The Central Canadian Jock Windfall

The other day I was flipping through public policy maven Charles Clotfelter’s new book Big Time Sports in American Universities (you can get the gist via this interview on YouTube). It reminded me to check up a bit on a subject which intrigued me a few years ago, namely the evolution of sports scholarships in Canadian universities.

Fifteen years ago, Canadian athletic scholarships were still both small and rare: even in 2001-02, CIS schools were distributing just $3.4 million in scholarships to 2,439 athletes. By 2009-10, those figures had risen substantially: now, just over 4,000 students per year receive a combined $10 million in athletic scholarships (all data from CIS’s statistics page).

But what’s really interesting is where the increases have occurred. Since 2001-02, scholarships at prestige schools like U of T, UBC and Alberta haven’t increased that much. The Atlantic schools for the most part have kept their increases below the average in the rest of the country (the exceptions being Dalhousie, up 395% to $414,000, and Acadia, up 477% to $550,000), though it is nevertheless significant that this tiny region, home to less than 10% of Canadian students, accounts for 32% of all scholarship spending.

No, the real change in Canadian athletics is happening in big central Canadian universities – basically, the OUA plus the Anglophone Quebec universities. Check out some of these eye-popping percentage increases: McGill up 664% to $222,000, Concordia up 886% to $224,000, Carleton, up 1138% to $265,560. And that’s only the ones for whom it makes a modicum of sense to express change in percentage terms, i.e., who were spending more than $20,000 to begin with. We could get into others: Queen’s, up from $18,000 to $177,000, McMaster up from $5,000 to $218,000, and Wilfrid Laurier, up from $12,000 to $299,000.

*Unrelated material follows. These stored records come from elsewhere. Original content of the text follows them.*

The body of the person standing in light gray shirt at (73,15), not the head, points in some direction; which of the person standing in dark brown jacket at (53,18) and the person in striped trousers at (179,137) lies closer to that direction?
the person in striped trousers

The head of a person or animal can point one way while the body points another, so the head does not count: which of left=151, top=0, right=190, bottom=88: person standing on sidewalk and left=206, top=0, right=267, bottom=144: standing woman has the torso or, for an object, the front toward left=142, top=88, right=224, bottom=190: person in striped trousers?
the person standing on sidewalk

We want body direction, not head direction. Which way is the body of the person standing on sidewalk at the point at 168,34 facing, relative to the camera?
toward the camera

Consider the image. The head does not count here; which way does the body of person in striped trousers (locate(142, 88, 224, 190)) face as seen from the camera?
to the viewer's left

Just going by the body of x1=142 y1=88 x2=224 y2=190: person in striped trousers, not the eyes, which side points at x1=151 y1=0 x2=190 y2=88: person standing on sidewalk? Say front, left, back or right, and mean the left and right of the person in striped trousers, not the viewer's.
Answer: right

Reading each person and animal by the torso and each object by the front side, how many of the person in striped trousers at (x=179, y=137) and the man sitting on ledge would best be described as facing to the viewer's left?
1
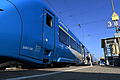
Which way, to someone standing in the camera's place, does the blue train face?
facing the viewer and to the left of the viewer
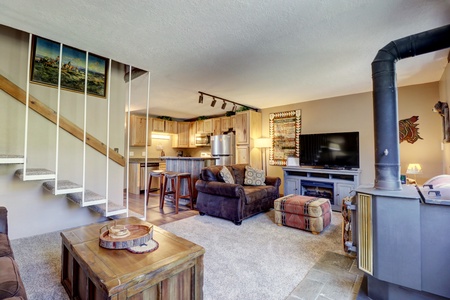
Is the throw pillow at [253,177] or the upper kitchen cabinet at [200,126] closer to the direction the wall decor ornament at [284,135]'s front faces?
the throw pillow

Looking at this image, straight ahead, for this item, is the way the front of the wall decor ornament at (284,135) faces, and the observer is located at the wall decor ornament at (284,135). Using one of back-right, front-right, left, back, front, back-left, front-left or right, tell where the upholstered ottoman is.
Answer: front-left

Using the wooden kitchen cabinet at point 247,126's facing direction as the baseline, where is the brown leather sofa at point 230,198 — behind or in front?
in front

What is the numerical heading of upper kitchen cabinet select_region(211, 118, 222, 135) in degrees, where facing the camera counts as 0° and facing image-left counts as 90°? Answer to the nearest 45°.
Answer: approximately 45°

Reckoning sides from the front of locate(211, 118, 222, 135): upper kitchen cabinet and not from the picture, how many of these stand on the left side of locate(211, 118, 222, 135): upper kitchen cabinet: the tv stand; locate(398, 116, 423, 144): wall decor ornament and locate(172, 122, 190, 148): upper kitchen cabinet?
2

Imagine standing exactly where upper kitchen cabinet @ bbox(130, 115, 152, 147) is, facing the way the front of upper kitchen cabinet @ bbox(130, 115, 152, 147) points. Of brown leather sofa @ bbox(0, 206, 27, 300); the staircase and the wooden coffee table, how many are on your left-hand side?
0

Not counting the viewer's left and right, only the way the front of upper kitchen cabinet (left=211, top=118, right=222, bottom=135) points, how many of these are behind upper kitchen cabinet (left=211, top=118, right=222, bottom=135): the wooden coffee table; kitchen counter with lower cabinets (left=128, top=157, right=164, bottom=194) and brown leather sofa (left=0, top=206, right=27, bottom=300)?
0

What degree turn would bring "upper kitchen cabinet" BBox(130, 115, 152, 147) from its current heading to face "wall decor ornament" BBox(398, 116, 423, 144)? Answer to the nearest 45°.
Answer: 0° — it already faces it

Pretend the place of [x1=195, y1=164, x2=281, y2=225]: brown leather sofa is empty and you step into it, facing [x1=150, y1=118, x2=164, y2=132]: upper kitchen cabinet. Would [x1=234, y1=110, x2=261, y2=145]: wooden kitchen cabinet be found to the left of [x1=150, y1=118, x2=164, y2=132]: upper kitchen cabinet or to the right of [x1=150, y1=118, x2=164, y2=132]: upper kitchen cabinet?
right

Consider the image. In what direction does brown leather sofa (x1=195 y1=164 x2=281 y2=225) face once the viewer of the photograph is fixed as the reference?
facing the viewer and to the right of the viewer

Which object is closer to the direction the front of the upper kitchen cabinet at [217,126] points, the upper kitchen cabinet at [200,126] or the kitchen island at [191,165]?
the kitchen island

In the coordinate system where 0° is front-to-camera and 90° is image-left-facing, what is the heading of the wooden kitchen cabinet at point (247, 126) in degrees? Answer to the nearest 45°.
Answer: approximately 45°

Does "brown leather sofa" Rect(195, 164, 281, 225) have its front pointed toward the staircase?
no

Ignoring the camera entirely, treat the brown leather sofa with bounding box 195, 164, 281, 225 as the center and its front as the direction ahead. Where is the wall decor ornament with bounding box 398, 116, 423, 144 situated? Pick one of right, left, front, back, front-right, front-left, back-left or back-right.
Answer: front-left

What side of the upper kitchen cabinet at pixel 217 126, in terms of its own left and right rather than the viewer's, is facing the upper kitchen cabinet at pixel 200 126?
right

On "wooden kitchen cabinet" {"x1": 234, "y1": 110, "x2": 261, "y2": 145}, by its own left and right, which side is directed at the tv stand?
left

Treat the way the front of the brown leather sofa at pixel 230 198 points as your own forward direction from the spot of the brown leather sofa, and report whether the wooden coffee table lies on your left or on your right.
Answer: on your right
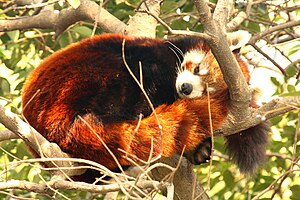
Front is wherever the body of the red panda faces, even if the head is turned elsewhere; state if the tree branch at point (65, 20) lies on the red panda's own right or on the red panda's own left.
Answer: on the red panda's own left

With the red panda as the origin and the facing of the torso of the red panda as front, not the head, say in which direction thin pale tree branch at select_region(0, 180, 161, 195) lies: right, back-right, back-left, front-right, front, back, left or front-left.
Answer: right

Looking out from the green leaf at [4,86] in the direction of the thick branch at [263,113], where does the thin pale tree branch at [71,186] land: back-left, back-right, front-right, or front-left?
front-right

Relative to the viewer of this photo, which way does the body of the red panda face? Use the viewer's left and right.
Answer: facing to the right of the viewer

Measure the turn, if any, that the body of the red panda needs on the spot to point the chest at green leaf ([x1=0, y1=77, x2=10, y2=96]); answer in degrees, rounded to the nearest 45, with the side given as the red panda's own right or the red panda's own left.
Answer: approximately 135° to the red panda's own left
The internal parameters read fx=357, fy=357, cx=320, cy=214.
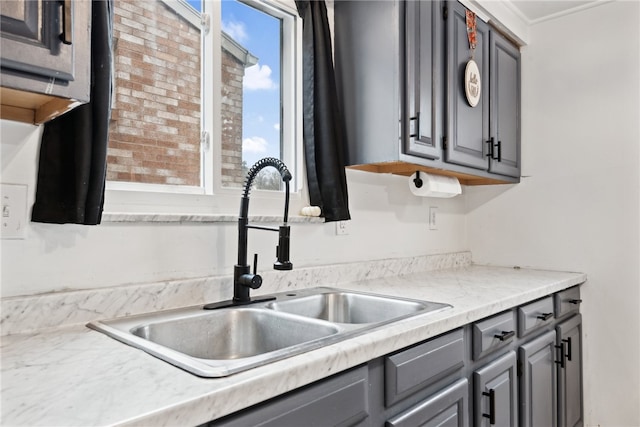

Is this really where these universities want to be seen to be spending money on the eve of a serious downturn in public funding? Even assuming most of this is from alumni donations (which I suspect is not in fact universally the case), what’s the point? Have these universities become noticeably better at inter-university sport? Or has a scholarships arms race just created windfall benefits for a particular group of students?

Sport is about performance. It would be nice if we thought of university budgets the same way.